Hättest du dich vorher entschieden auf das ursprüngliche Verhältnis umzuschichten, hätte die Wirecard-Krise zwar auch einen großen Effekt auf dein Portfolio (deshalb auch nicht mehr als 5 Prozent in eine Aktie anlegen!), jedoch würde dein Verlust nur etwas mehr als 800 Euro betragen. Dein Portfolio hätte so noch einen Wert von ca. 1.700 Euro – mehr als du am Anfang eingesetzt hast.
Natürlich musst du nicht ständig dein Portfolio umschichten, denn die Verhältnisse ändern sich laufend. Es reicht in der Regel, sich einmal im Jahr intensiv mit der Entwicklung eines Portfolios und den damit einhergehenden Risiken auseinanderzusetzen. Mehr zu dem Thema Umschichten, auch bekannt als Rebalancing, kannst du unter folgendem Link nachlesen.
Bitte beachte, dass es sich bei dem oben dargestellten Beispiel nur um eine Veranschaulichung handelt und wir dir keinesfalls empfehlen, ein Drittel deines Portfolios in eine einzelne Aktie zu investieren.

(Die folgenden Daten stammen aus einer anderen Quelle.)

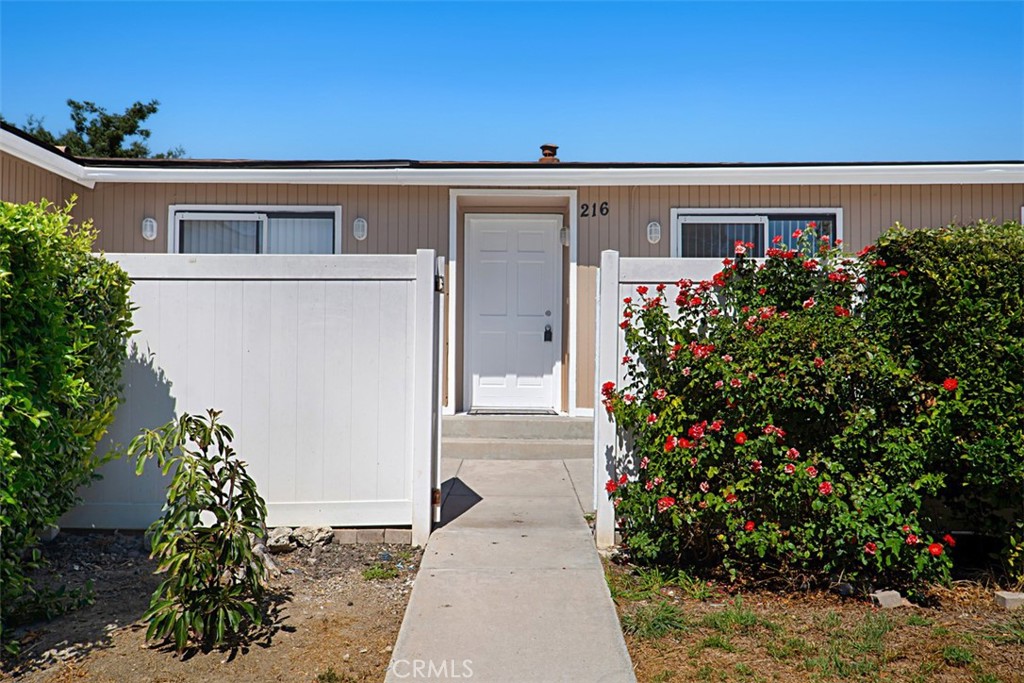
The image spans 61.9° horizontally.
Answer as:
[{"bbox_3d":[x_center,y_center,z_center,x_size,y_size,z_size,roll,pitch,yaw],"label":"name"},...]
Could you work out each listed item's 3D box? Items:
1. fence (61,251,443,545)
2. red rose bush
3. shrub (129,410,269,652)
[{"bbox_3d":[-1.570,0.320,4.860,2.300,1.665,0.110,0,0,0],"label":"fence"},{"bbox_3d":[1.360,0.300,4.320,1.740,1.770,0.950,0,0,0],"label":"red rose bush"},{"bbox_3d":[-1.250,0.730,3.420,0.550,0.930,0.520,0,0,0],"label":"shrub"}]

Nicht ins fallende Messer greifen
Nicht wenige haben sich bei den fallenden Wirecard-Kursen gefragt: Lohnt es sich jetzt einzusteigen? Das kann doch jetzt eigentlich nicht mehr viel weiter sinken, oder? Ja, manchmal kann man Glück haben und die Kurse gehen nach einem großen Fall einer Aktie wieder hoch, aber wann eine Aktie ihren Tiefpunkt erreicht hat, das kann niemand vorhersagen. Daher Achtung: Nicht immer folgt ein steiler Anstieg nach einem erreichten Tiefpunkt! Ein Kauf kann so definitiv ein großes Verlustrisiko bergen. Nicht umsonst heißt es „Never catch a falling knife – Greife nie in ein fallendes Messer“. Und falls man doch mal ganz bewusst zocken möchte, dann wenigstens auf ganze Branchen wie in unserem Artikel „ETF Crashprofiteure“ beschrieben.
Fazit
Der Fall Wirecard zeigt uns ganz klar: Es ist ein tolles Gefühl Gewinne zu machen, aber lass dir davon nicht den Kopf verdrehen! Hohe Chancen sind stets mit hohem Risiko verbunden. Es macht keinen Sinn, ausschließlich oder besonders viel in ein einziges Unternehmen zu investieren. Daher: Achte stets darauf, dass dein Portfolio auch deine Bereitschaft Risiken einzugehen reflektiert. Verschiebt sich das Verhältnis innerhalb deines Portfolios, sei dir über die Auswirkungen auf das Risiko bewusst und schichte gegebenenfalls um.